5. A surrounding image display apparatus for a vehicle according to claim 4, wherein the control device is configured to display a guide line for guiding backward travel of the vehicle in the rear image of the vehicle, and to display left and right end portions of the guide line and regions surrounding the left and right end portions that are displayed in the rear image of the vehicle also in the left obliquely rear image and the right obliquely rear image, respectively.

6. A surrounding image display apparatus for a vehicle according to claim 2,

wherein the travel direction image pickup device comprises a front image pickup device configured to take a front image of the vehicle, and

wherein when the preset condition is satisfied, the control device displays on the display device the front image of the vehicle taken by the front image pickup device, and the left obliquely rear image and the right obliquely rear image on left and right sides of the front image of the vehicle, respectively.

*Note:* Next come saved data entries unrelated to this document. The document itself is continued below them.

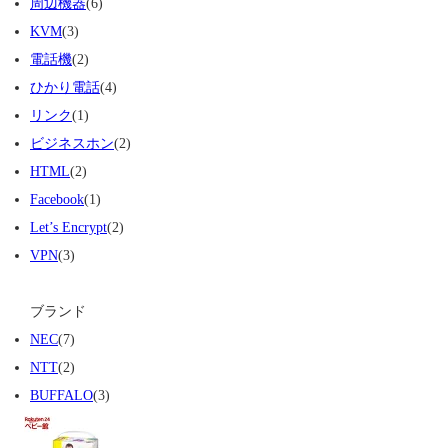
周辺機器
(6)
KVM
(3)
電話機
(2)
ひかり電話
(4)
リンク
(1)
ビジネスホン
(2)
HTML
(2)
Facebook
(1)
Let’s Encrypt
(2)
VPN
(3)
ブランド
NEC
(7)
NTT
(2)
BUFFALO
(3)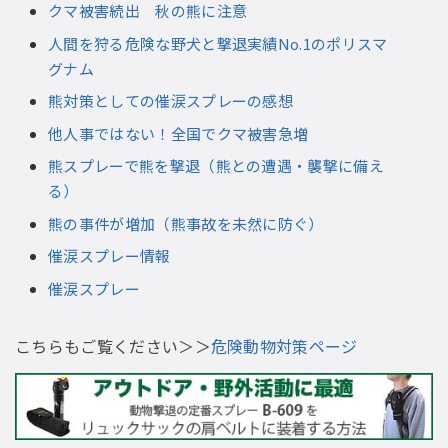
クマ被害続出 秋の熊に注意
人間を狩る危険な野犬と撃退実績No.1のポリスマ
グナム
熊対策としての催涙スプレーの感想
他人事ではない！全国でクマ被害急増
熊スプレーで熊を撃退（熊との遭遇・襲撃に備え
る）
熊の事件が増加（熊事故を未然に防ぐ）
催涙スプレー情報
催涙スプレー
こちらもご覧ください＞＞
危険動物対策ページ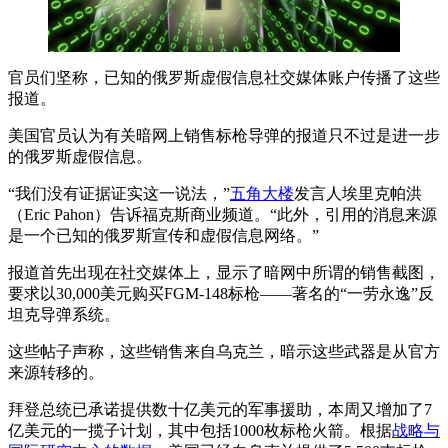
官员们坚称，已知的俄罗斯虚假信息社交媒体账户传播了这些
报道。
美国官员认为有关暗网上销售标枪导弹的报道只不过是进一步
的俄罗斯虚假信息。
“我们没有证据证实这一说法，”
五角大楼
发言人埃里克帕洪
（Eric Pahon）告诉福克斯商业频道。“此外，引用的消息来源
是一个已知的俄罗斯宣传和虚假信息网络。”
报道首先出现在社交媒体上，显示了暗网中所谓的销售截图，
要求以30,000美元购买FGM-148标枪——著名的“一劳永逸”反
坦克导弹系统。
这些帖子声称，这些销售来自乌克兰，暗示这些武器是从官方
来源转移的。
拜登总统已承诺提供数十亿美元的军事援助，本周又增加了7
亿美元的一揽子计划，其中包括1000枚标枪火箭。根据
战略与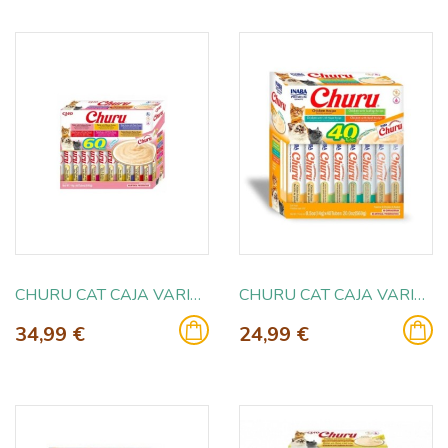
CHURU CAT CAJA VARIEDADES ATUN 60X14GR
CHURU CAT CAJA VARIEDADES POLLO 40X14GR
34,99 €
24,99 €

7. A surrounding image display apparatus for a vehicle according to claim 6, further comprising a switch to be operated by an occupant of the vehicle to set an image display mode,

wherein the preset condition comprises a condition that the image display mode set through the switch is a mode of displaying the front image of the vehicle.

8. A surrounding image display apparatus for a vehicle according to claim 2, wherein the control device is configured to display, between the image of the travel direction of the vehicle and each of the left obliquely rear image and the right obliquely rear image, a separator for separating the images from each other.